Aku sudah sampai ditempat yang dimaksud, suasananya begitu hening dan tenang, sedikit menyeramkan karena tidak semua sudut diterangi lampu. Aku melihat sekitar, mungkin dia sudah menunggu ditempat lain. Aku melihat jam, pukul 11 tepat pikirku, tapi aku belum melihatnya juga, dimana dia? Apa dia lupa dengan janjinya sendiri. Tidak lama seorang pria berjaket datang. Seperti dugaanku, itu adalah Shinji.

“Ohh sepertinya kau cukup berani.” Ucapnya.

“Apa maksudmu?” Tanyaku. Kembali, tatapan menakutkan itu kembali menatapku. Ada apa dengan orang ini? Apa dia kerasukan atau apa.

“Tidak. Hanya saja untuk ukuran bocah SMA sepertimu, kau lumayan berani datang ketempat seperti ini sendirian, aku pikir semua bocah SMA sama saja. Penakut dan pengecut.” Ucapnya. Aku memiringkan kepala karena tidak mengerti, apa yang dia bicarakan?

“Langsung saja, ada apa menyuruhku kesini?” Tanyaku tanpa basa-basi. Dia lalu memegang kerah bajuku dan mendorongku ke dinding.

“Baiklah dengar bocah.

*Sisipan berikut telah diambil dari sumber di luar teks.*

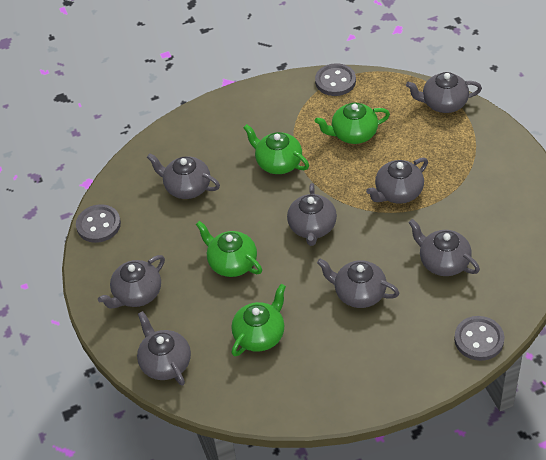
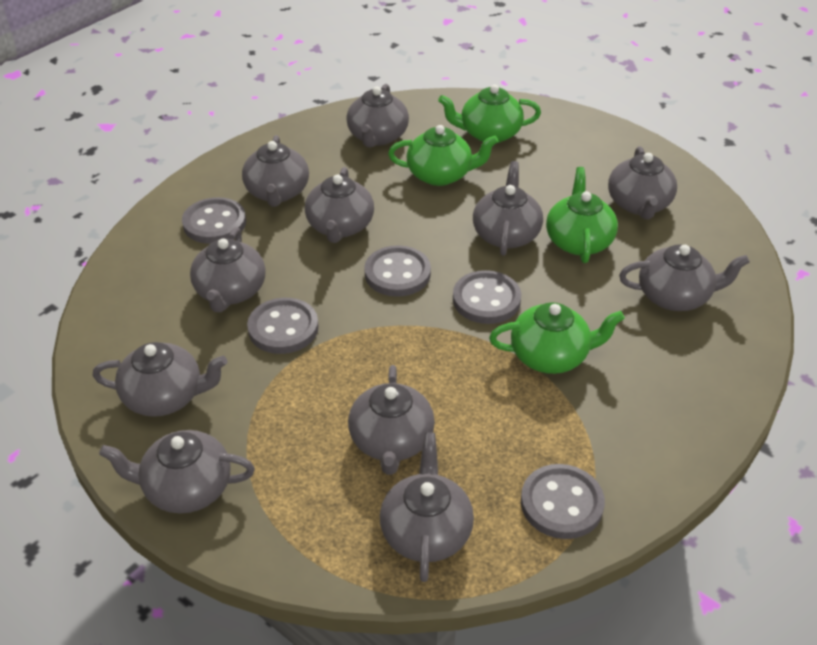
grey button: 3 -> 5
grey teapot: 8 -> 11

Ada beberapa pertanyaan yang harus kau jawab dengan jujur.” Ucapnya. Aku mulai sedikit takut.

“Kau Kido kan? Kau tau siapa Veranda?” Tanyanya. Aku mengkerutkan keningku. Kakakku? Kenapa dia bertanya tentangnya.

“Tentu saja aku tau, mana mungkin aku tidak tau kakakku sendiri.” Ucapku yang masih dalam keadaan terpojok.

“Jadi benar. Kido yang sering disebut-sebutnya itu adalah kau. Adik tercintanya.” Ucapnya, aku benar-benar tidak mengerti.

“Apa yang kau maksud?” Tanyaku.

“Dia pernah berbicara sesuatu tentang pacarnya atau apa?” Tanya nya, dia menghiraukan pertanyaanku.

“Pacar? Tidak pernah.” Ucapku. Aku mulai kesal padanya.

“Begitu.” Ucapnya. Lama kelamaan dia membuatku semakin tidak bisa menahan emosi.

“Lepaskan!!” Ucapku lalu memukul mukanya, dengan begitu tangannya berhasil terlepas dari kerahku. Dia mundur beberapa langkah lalu mengelap darah yang keluar dari mulutnya dengan punggung tangannya.

“Brengsek!! Beraninya kau.” Ucapnya dengan nada tinggi.

“Diam!! Dengar, aku tidak tau kenapa kau menanyakan hal-hal tentang kak Ve, siapa kau dan kenapa kau bisa tau tentangnya dan juga kenapa kau bisa tau tentangku, adik nya? Kau tidak memberikan sedikit penjelasan sama sekali.” Ucapku dengan nada yang sama tinggi.

“Apa? Bocah ingusan sepertimu tidak perlu diberi penjelasan apapun. Cukup menjawab beberapa pertanyaan yang aku ajukan saja mengerti?” Ucapnya. Aku mulai merasa kesal.

“Dengar!! Aku tidak akan membiarkanmu berbuat macam-macam pada kakakku. Jika aku melihatnya menangis dan terbukti itu karena perbuatanmu, aku akan mengejarmu kemanapun kau lari.” Ucapku dengan penuh rasa kesal dan amarah. Yang benar saja, dia bahkan tidak menjelaskan sedikit pun tentangnya dan kenapa dia bisa mengenal kak Ve. Dia lalu berjalan mendekat kearahku.

“Baiklah akan aku beritahu sesuatu yang menarik.” Ucapnya sambil mengepalkan tangannya. Aku hanya berharap agar malam ini bisa berakhir dengan cepat. Yahh tidak perlu aku ceritakan, namun pada akhirnya dia berhasil memukuliku. Tidak sampai 2 menitan aku sudah ambruk setengah sadar di persimpangan itu. Aku berusaha berdiri, untuk pulang. Besok aku dan Ibu akan mulai berangkat ke Amerika, aku tidak boleh mengecewakannya.